Thomas Jefferson was the American Minister to France in 1786 when John Adams, the American Minister to the Court of St James, asked him for help with some difficult trade negotiations in England. Jefferson travelled to London that spring, but after three weeks when the negotiations stalled, he decided to tour some English gardens.
Jefferson had studied books about English gardens, so on the first day of his tour he visited five gardens he had read about. The second day he went to Woburn Farm. He had missed the snowdrops and crocuses but saw the Canterbury bells, narcissus and primroses. He also admired the crabapple trees covered in white flowers and the alders covered with yellow catkins.
Phillip Southgate who designed the landscape at Woburn Farm in the 1730s was the first landscaper to blend a farm with a pleasure garden.
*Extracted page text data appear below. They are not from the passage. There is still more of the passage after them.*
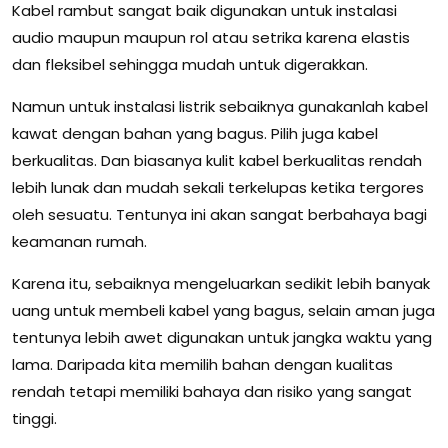
Kabel rambut sangat baik digunakan untuk instalasi
audio maupun maupun rol atau setrika karena elastis
dan fleksibel sehingga mudah untuk digerakkan.
Namun untuk instalasi listrik sebaiknya gunakanlah kabel
kawat dengan bahan yang bagus. Pilih juga kabel
berkualitas. Dan biasanya kulit kabel berkualitas rendah
lebih lunak dan mudah sekali terkelupas ketika tergores
oleh sesuatu. Tentunya ini akan sangat berbahaya bagi
keamanan rumah.
Karena itu, sebaiknya mengeluarkan sedikit lebih banyak
uang untuk membeli kabel yang bagus, selain aman juga
tentunya lebih awet digunakan untuk jangka waktu yang
lama. Daripada kita memilih bahan dengan kualitas
rendah tetapi memiliki bahaya dan risiko yang sangat
tinggi.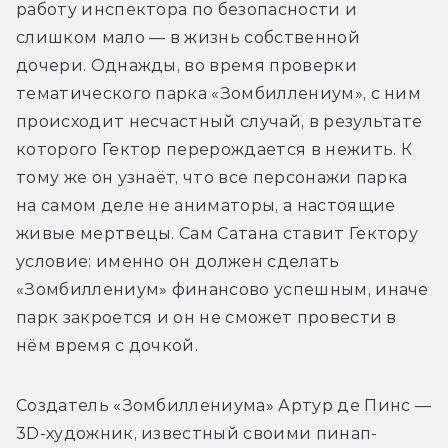
работу инспектора по безопасности и 
слишком мало — в жизнь собственной 
дочери. Однажды, во время проверки 
тематического парка «Зомбиллениум», с ним 
происходит несчастный случай, в результате 
которого Гектор перерождается в нежить. К 
тому же он узнаёт, что все персонажи парка 
на самом деле не аниматоры, а настоящие 
живые мертвецы. Сам Сатана ставит Гектору 
условие: именно он должен сделать 
«Зомбиллениум» финансово успешным, иначе 
парк закроется и он не сможет провести в 
нём время с дочкой.
Создатель «Зомбиллениума» Артур де Пинс — 
3D-художник, известный своими пинап-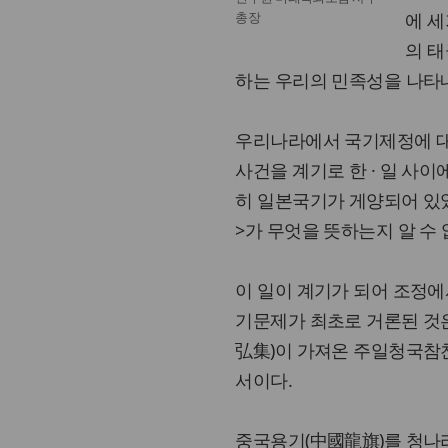
총장
에 세
의 태
하는 우리의 민족성을 나타
우리나라에서 국기제정에 대한 
사건을 계기로 한 · 일 사
히 일본국기가 게양되어 있
>가 무엇을 뜻하는지 알 수 
이 일이 계기가 되어 조정
기문제가 최초로 거론된 것은 
弘集)이 가져온 주일청국참
서이다.
중국용기(中國龍旗)를 청나라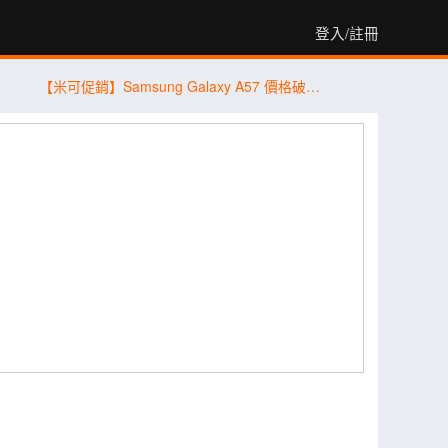
登入/註冊
【米可促銷】Samsung Galaxy A57 價格破盤！米可手機館限時 $13,890 (8/4~8/6)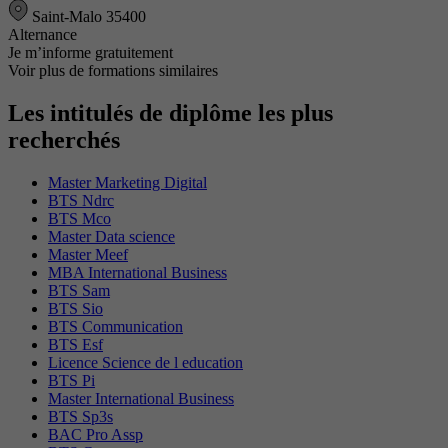
Saint-Malo 35400
Alternance
Je m’informe gratuitement
Voir plus de formations similaires
Les intitulés de diplôme les plus
recherchés
Master Marketing Digital
BTS Ndrc
BTS Mco
Master Data science
Master Meef
MBA International Business
BTS Sam
BTS Sio
BTS Communication
BTS Esf
Licence Science de l education
BTS Pi
Master International Business
BTS Sp3s
BAC Pro Assp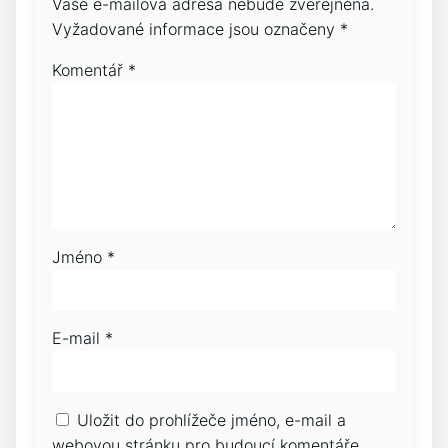
Vaše e-mailová adresa nebude zveřejněna.
Vyžadované informace jsou označeny
*
Komentář
*
Jméno
*
E-mail
*
Uložit do prohlížeče jméno, e-mail a
webovou stránku pro budoucí komentáře.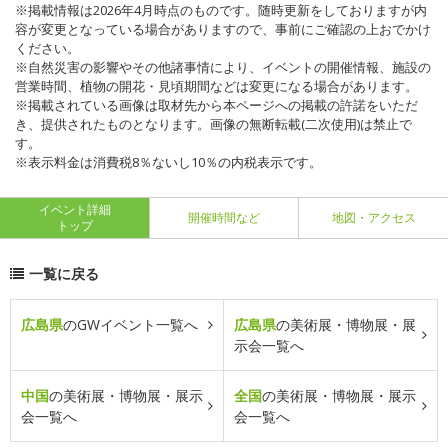
※掲載情報は2026年4月時点のものです。随時更新をしておりますが内
容が変更となっている場合がありますので、事前にご確認の上おでかけ
ください。
※自然災害の影響やその他諸事情により、イベントの開催情報、施設の
営業時間、植物の開花・見頃期間などは変更になる場合があります。
※掲載されている画像は取材先から本ページへの掲載の許諾をいただ
き、提供されたものとなります。画像の無断転載(二次使用)は禁止で
す。
※表示料金は消費税8％ないし10％の内税表示です。
イベント詳細
開催時間など
地図・アクセス
トップ
一覧に戻る
広島県
のGWイベント一覧へ
広島県
の美術展・博物展・展
示会一覧へ
中国
の美術展・博物展・展示
全国
の美術展・博物展・展示
会一覧へ
会一覧へ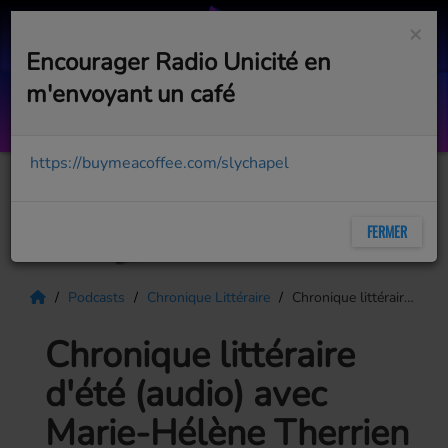
×
Encourager Radio Unicité en
m'envoyant un café
In The Ghetto
ELVIS PRESLEY & LISA MARIE PRESLEY
https://buymeacoffee.com/slychapel
FERMER
Podcasts
Chronique Littéraire
Chronique littéraire d'été (audio) avec Marie-Hélène Therrien
Chronique littéraire
d'été (audio) avec
Marie-Hélène Therrien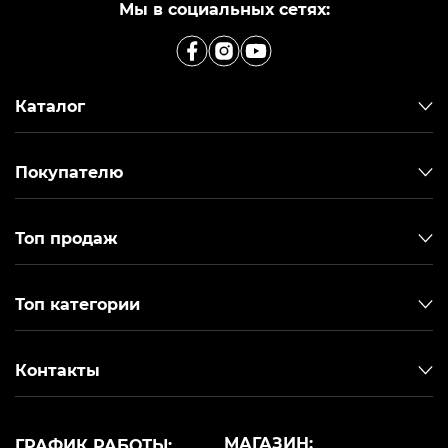
Мы в социальных сетях:
Каталог
Покупателю
Топ продаж
Топ категории
Контакты
МАГАЗИН:
ГРАФИК РАБОТЫ: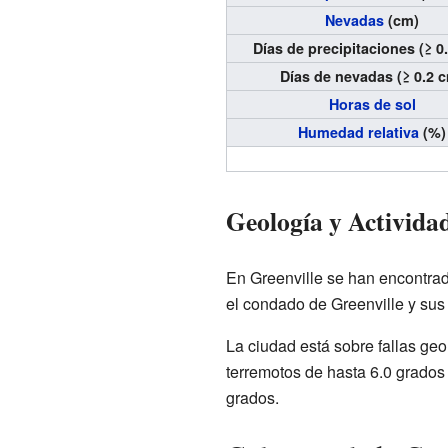
Nevadas
(cm)
Días de precipitaciones (≥ 
Días de nevadas (≥ 0.2 
Horas de sol
Humedad relativa
(%)
Geología y Activida
En Greenville se han encontr
el condado de Greenville y sus
La ciudad está sobre fallas geo
terremotos de hasta 6.0 grado
grados.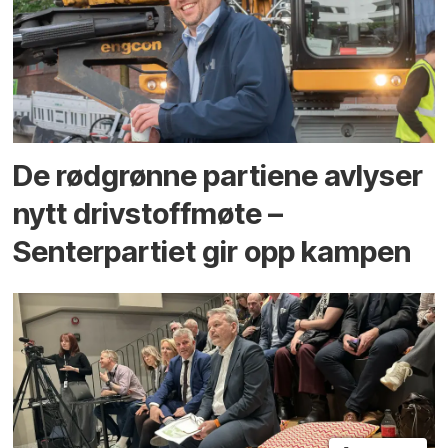
De rødgrønne partiene avlyser
nytt drivstoffmøte –
Senterpartiet gir opp kampen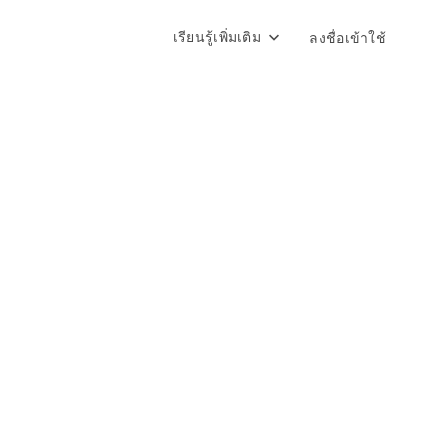
เรียนรู้เพิ่มเติม
ลงชื่อเข้าใช้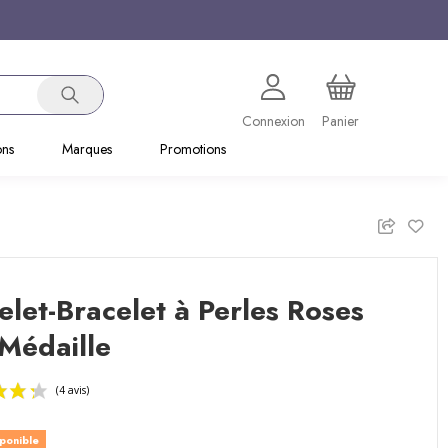
Connexion
Panier
ons
Marques
Promotions
let-Bracelet à Perles Roses
Médaille
sponible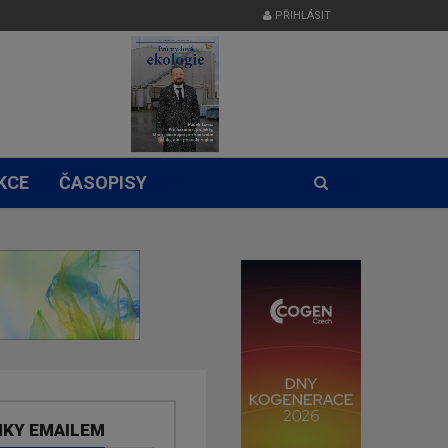
PŘIHLÁSIT
KCE
ČASOPISY
NKY EMAILEM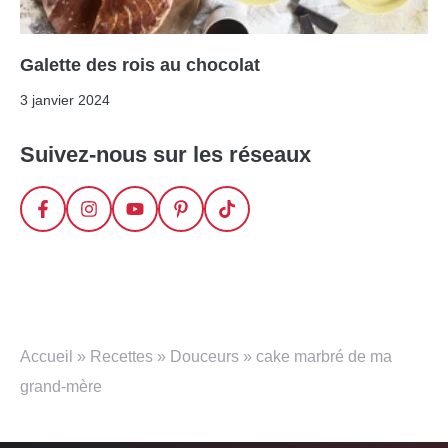
Galette des rois au chocolat
3 janvier 2024
Suivez-nous sur les réseaux
Accueil
»
Recettes
»
Douceurs
»
cake marbré de ma
grand-mère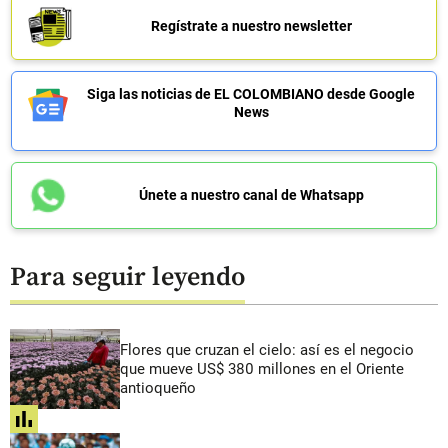
Regístrate a nuestro newsletter
Siga las noticias de EL COLOMBIANO desde Google
News
Únete a nuestro canal de Whatsapp
Para seguir leyendo
Flores que cruzan el cielo: así es el negocio
que mueve US$ 380 millones en el Oriente
antioqueño
share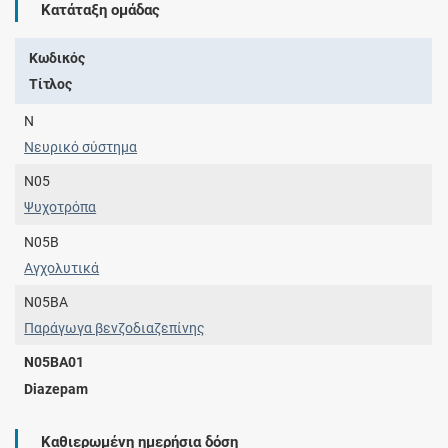
Κατάταξη ομάδας
Κωδικός
Τίτλος
N
Νευρικό σύστημα
N05
Ψυχοτρόπα
N05B
Αγχολυτικά
N05BA
Παράγωγα βενζοδιαζεπίνης
N05BA01
Diazepam
Καθιερωμένη ημερήσια δόση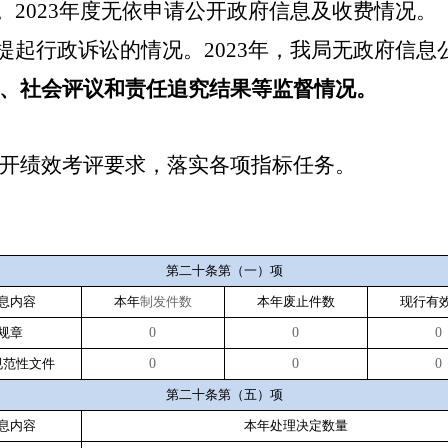
。
2023
年度无依申请公开政府信息及收费情
提起行政诉讼的情况。
2023
年，我局无政府信
、社会评议和责任追究结果等监督情况。
开绩效考评要求，落实各项指标任务。
第二十条第（一）项
息内容
本年
制发件数
本年废止件数
现行有
规章
0
0
0
规范性文件
0
0
0
第二十条第（五）项
息内容
本年处理决定数量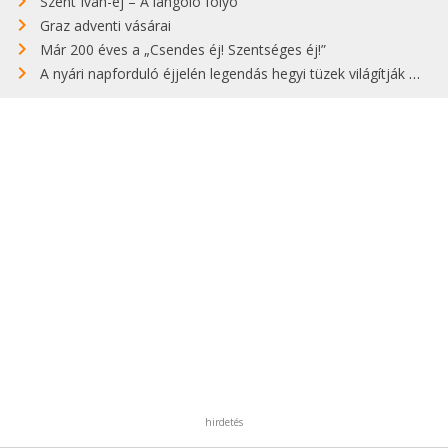
Szent Iván-éj – A lángoló folyó
Graz adventi vásárai
Már 200 éves a „Csendes éj! Szentséges éj!”
A nyári napforduló éjjelén legendás hegyi tüzek világítják meg Zugspitzét
hirdetés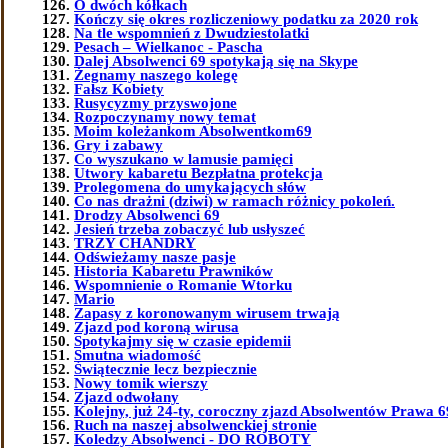
O dwóch kółkach
Kończy się okres rozliczeniowy podatku za 2020 rok
Na tle wspomnień z Dwudziestolatki
Pesach – Wielkanoc - Pascha
Dalej Absolwenci 69 spotykają się na Skype
Żegnamy naszego kolegę
Fałsz Kobiety
Rusycyzmy przyswojone
Rozpoczynamy nowy temat
Moim koleżankom Absolwentkom69
Gry i zabawy
Co wyszukano w lamusie pamięci
Utwory kabaretu Bezpłatna protekcja
Prolegomena do umykających słów
Co nas drażni (dziwi) w ramach różnicy pokoleń.
Drodzy Absolwenci 69
Jesień trzeba zobaczyć lub usłyszeć
TRZY CHANDRY
Odświeżamy nasze pasje
Historia Kabaretu Prawników
Wspomnienie o Romanie Wtorku
Mario
Zapasy z koronowanym wirusem trwają
Zjazd pod koroną wirusa
Spotykajmy się w czasie epidemii
Smutna wiadomość
Świątecznie lecz bezpiecznie
Nowy tomik wierszy
Zjazd odwołany
Kolejny, już 24-ty, coroczny zjazd Absolwentów Prawa 6
Ruch na naszej absolwenckiej stronie
Koledzy Absolwenci - DO ROBOTY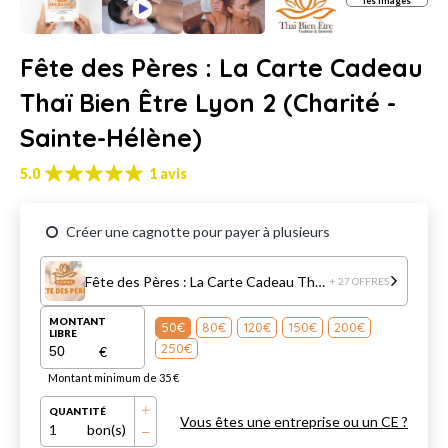
les images
Fête des Pères : La Carte Cadeau
Thaï Bien Être Lyon 2 (Charité -
Sainte-Hélène)
5.0
1 avis
Créer une cagnotte pour payer à plusieurs
Fête des Pères : La Carte Cadeau Thaï Bien Être Lyon 2 (Charité - Sainte-Hélène)
+ 27 OFFRES
MONTANT
50€
80€
120€
150€
200€
LIBRE
250€
€
Montant minimum de 35 €
QUANTITÉ
Vous êtes une entreprise ou un CE ?
1
bon(s)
He combined beautiful groves of ornamentals with tidy farmlands. Jefferson fell in love with this garden concept where the beautiful not only coexisted with but complemented the practical.
Later in his life Jefferson implemented the ideas he had seen at Woburn into his own landscape at Monticello. There at his American home his five ornamental gardens were framed by pastures, and colorful flowers were combined with vegetable plots and experimental crop plantings.
He delighted in ornamentals but also needed to pursue crops that would generate money, so his gardens at Monticello combined the beautiful with the practical. The two coalesced into one harmonious landscape that has been admired and copied ever since.